-- What this task involves --
From the line containing "thumb tip: (431, 280)" through the last line, print the records exactly and nothing else.
Given records START
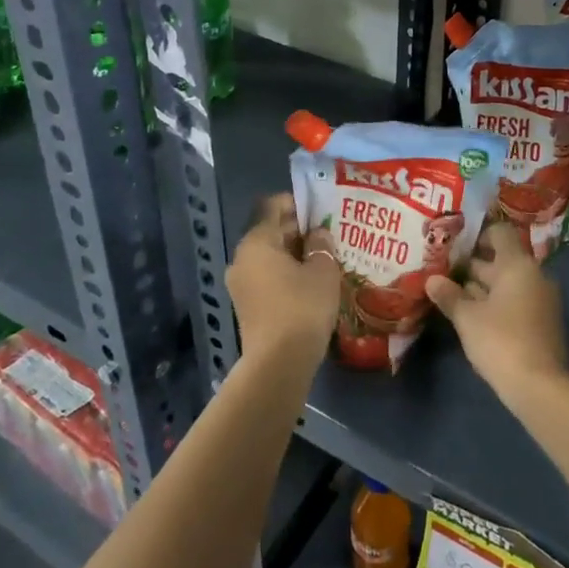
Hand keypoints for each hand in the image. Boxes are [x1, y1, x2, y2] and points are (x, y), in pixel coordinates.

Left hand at [225, 194, 342, 364]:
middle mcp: (242, 258)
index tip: (321, 208)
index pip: (274, 207)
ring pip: (270, 257)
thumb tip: (318, 233)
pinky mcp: (246, 305)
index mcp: (257, 242)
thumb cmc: (302, 307)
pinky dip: (286, 273)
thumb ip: (321, 245)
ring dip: (294, 254)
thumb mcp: (323, 270)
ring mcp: (240, 284)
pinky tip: (310, 281)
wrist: (279, 364)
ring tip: (323, 258)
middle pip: (271, 231)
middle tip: (328, 234)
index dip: (298, 203)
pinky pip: (267, 277)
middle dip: (299, 230)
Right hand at [425, 220, 568, 404]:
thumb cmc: (501, 341)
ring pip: (506, 284)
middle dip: (472, 265)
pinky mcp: (541, 323)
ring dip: (481, 288)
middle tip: (441, 270)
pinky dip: (494, 304)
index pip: (500, 233)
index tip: (453, 245)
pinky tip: (471, 316)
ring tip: (449, 293)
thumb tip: (431, 280)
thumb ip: (449, 295)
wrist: (540, 387)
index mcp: (518, 265)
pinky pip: (514, 302)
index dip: (477, 235)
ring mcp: (540, 300)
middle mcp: (533, 275)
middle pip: (501, 260)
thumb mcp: (467, 318)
Given records END
-- Task output --
thumb tip: (431, 280)
thumb ip: (449, 295)
wrist: (540, 387)
index mcp: (518, 265)
pinky pip: (514, 302)
index dip: (477, 235)
ring mcp: (540, 300)
middle mcp: (533, 275)
middle pip: (501, 260)
thumb mcp: (467, 318)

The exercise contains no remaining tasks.